# Zu erledigen
1) Fasse im Text zum Religionsunterricht den Absatz, der mit „Über die Teilnahme am Religionsunterricht bestimmen“ beginnt, als knappe Stichpunktliste zusammen. Alle wesentlichen Angaben sollen erhalten bleiben.
2) Greif den Text zum Religionsunterricht nach seinem letzten Satz wieder auf und schreib ihn weiter.

Die Zustimmung erteilt die jeweils von der Religionsgemeinschaft dafür bestimmte Stelle.
Schüler, die keiner Religionsgemeinschaft angehören, können mit Zustimmung der Religionsgemeinschaft, deren Religionslehre besucht werden soll, den Religionsunterricht besuchen.
1.3
Über die Teilnahme am Religionsunterricht bestimmen die Erziehungsberechtigten. Nach Eintritt der Religionsmündigkeit steht das Recht, über die Teilnahme am Religionsunterricht zu bestimmen, aus Glaubens- und Gewissensgründen dem Schüler selbst zu. Gemäß § 5 Satz 1 des Gesetzes über die religiöse Kindererziehung (RKEG) vom 5. Juli 1921 (RGBl. S. 939) ist ein Schüler religionsmündig, wenn er das 14. Lebensjahr vollendet hat. Hat ein Schüler das 12. Lebensjahr vollendet, darf er gemäß § 5 Satz 2 RKEG nicht gegen seinen Willen in einem anderen Bekenntnis erzogen und damit auch nicht von seinen Erziehungsberechtigten gegen seinen Willen vom Religionsunterricht abgemeldet werden.
2.
Abmeldung
Das Verfahren über die Abmeldung vom Religionsunterricht richtet sich nach § 100 SchG. Ergänzend gilt folgendes:
2.1
Die Abmeldeerklärung für einen nicht religionsmündigen Schüler ist von demjenigen zu unterzeichnen, dem das Sorgerecht für den Schüler zusteht. Die Abmeldeerklärung muß daher in der Regel von beiden Elternteilen unterzeichnet sein.

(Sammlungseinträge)
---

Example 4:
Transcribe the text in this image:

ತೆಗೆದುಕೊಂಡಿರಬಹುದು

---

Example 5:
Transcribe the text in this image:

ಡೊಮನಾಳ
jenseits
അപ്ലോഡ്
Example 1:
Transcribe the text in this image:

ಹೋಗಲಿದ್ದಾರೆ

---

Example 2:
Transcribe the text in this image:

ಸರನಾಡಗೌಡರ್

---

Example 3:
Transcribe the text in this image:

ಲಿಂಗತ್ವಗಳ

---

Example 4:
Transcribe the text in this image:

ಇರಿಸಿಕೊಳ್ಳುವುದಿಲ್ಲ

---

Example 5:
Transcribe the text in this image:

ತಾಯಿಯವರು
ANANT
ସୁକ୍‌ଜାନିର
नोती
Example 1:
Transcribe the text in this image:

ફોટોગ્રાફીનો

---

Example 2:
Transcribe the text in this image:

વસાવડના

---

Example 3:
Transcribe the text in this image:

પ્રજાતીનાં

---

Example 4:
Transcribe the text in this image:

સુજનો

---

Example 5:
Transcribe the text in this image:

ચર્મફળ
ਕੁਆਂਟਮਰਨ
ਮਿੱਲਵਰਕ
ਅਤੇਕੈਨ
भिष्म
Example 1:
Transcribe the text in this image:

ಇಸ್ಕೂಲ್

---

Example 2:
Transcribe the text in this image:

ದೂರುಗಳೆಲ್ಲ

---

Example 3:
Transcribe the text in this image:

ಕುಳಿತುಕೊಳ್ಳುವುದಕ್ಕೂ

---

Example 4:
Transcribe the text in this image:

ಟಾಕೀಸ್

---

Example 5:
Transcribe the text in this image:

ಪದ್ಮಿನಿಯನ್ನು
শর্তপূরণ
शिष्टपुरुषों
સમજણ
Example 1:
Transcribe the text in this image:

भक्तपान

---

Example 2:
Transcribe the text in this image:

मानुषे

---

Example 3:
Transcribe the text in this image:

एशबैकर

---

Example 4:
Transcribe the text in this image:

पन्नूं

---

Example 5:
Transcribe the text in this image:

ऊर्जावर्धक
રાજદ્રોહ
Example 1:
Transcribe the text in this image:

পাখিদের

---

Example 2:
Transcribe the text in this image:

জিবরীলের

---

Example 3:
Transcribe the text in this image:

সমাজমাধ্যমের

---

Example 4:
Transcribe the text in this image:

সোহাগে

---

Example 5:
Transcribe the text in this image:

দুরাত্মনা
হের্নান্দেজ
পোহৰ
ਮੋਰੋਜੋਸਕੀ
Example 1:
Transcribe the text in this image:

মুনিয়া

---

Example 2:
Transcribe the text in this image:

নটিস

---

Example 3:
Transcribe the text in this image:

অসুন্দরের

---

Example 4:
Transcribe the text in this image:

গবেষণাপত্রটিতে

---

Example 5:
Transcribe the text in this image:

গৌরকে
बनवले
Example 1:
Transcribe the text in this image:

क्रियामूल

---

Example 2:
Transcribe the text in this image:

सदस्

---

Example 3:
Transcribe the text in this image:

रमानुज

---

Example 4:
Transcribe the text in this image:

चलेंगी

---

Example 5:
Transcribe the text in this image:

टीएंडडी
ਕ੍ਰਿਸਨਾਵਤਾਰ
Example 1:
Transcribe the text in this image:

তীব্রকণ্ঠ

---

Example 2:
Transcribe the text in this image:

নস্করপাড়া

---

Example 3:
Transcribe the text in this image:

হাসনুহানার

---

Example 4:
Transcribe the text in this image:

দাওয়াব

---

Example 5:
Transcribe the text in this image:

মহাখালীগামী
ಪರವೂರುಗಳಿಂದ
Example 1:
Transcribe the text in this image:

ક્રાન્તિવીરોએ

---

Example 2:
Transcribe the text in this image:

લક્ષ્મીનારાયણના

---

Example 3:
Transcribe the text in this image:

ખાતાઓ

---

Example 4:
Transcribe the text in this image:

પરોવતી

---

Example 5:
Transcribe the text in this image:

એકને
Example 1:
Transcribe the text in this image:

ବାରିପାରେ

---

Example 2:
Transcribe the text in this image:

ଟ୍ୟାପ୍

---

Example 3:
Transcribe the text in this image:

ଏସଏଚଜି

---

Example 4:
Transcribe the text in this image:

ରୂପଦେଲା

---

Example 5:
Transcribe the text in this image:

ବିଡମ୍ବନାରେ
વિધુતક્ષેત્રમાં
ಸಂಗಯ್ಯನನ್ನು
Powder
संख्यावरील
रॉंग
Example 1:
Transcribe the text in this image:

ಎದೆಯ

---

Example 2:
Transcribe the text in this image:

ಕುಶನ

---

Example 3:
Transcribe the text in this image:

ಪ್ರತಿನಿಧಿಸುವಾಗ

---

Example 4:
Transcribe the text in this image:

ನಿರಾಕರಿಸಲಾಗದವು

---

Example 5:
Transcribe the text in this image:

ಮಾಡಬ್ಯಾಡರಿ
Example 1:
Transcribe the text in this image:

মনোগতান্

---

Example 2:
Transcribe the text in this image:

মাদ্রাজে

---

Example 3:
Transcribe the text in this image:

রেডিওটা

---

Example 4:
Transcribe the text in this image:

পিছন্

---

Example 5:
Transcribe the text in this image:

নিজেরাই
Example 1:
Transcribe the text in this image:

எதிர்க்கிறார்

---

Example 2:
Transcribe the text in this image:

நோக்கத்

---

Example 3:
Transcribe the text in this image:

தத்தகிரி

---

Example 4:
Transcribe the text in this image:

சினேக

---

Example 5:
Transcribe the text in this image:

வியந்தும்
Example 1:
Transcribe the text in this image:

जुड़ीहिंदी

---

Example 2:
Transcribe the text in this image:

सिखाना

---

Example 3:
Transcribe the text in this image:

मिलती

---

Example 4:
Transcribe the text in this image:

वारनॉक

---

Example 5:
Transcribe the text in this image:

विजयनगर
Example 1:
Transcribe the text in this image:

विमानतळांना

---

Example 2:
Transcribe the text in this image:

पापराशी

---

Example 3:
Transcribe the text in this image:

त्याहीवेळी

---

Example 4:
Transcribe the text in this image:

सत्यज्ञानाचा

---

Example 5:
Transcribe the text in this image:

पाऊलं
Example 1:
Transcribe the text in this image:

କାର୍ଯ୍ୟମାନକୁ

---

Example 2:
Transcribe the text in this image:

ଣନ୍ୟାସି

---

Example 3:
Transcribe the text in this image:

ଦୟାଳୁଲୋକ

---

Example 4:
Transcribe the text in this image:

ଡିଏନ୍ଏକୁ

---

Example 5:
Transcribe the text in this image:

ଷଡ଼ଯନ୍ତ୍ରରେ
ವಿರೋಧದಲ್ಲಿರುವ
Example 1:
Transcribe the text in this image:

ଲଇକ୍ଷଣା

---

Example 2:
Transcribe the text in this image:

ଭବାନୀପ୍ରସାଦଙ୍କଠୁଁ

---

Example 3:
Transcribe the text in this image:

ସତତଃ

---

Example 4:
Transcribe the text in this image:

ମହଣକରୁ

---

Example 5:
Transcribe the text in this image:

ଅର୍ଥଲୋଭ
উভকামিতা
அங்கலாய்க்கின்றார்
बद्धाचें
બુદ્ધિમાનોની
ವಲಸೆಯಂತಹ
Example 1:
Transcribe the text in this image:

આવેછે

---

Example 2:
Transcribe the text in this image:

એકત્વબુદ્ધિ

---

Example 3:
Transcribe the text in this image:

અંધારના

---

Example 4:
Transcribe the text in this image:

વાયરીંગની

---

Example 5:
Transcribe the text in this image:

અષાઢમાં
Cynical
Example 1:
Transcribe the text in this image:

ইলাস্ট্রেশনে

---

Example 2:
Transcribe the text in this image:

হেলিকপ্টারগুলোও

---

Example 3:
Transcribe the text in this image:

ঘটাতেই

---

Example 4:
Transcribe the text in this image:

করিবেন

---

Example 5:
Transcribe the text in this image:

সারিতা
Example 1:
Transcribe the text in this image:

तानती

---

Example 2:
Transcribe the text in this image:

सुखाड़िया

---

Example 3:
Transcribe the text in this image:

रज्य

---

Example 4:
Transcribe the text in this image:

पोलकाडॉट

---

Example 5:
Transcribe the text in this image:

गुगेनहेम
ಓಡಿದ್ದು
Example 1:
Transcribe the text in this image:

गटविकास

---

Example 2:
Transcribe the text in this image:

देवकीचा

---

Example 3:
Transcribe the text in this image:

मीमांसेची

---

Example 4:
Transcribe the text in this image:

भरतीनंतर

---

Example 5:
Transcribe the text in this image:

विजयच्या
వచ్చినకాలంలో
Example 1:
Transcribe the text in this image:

# Lösungen
1)
- Über die Teilnahme am Religionsunterricht entscheiden die Erziehungsberechtigten.
- Ist der Schüler religionsmündig, entscheidet er aus Glaubens- und Gewissensgründen selbst.
- Religionsmündig ist nach § 5 Satz 1 RKEG vom 5. Juli 1921, wer das 14. Lebensjahr vollendet hat.
- Nach § 5 Satz 2 RKEG darf ein Schüler ab dem vollendeten 12. Lebensjahr nicht gegen seinen Willen in einem anderen Bekenntnis erzogen werden. Die Erziehungsberechtigten dürfen ihn dann auch nicht gegen seinen Willen vom Religionsunterricht abmelden.

2)
2.2
Von einem Vormund oder einem Pfleger eines nicht religionsmündigen Schülers ist in entsprechender Anwendung von § 3 Abs. 2 RKEG die Genehmigung der Abmeldung durch das Vormundschaftsgericht nachzuweisen.
2.3
Die Abmeldeerklärung eines religionsmündigen Schülers ist nur wirksam, wenn Glaubens- und Gewissensgründe vorgebracht werden. Eine Überprüfung der angegebenen Glaubens- und Gewissensgründe ist nicht statthaft.
2.4
Die Abmeldung vom Religionsunterricht muß spätestens zwei Wochen nach Beginn des Unterrichts des Schulhalbjahres erklärt werden, zu dem sie wirksam sein soll.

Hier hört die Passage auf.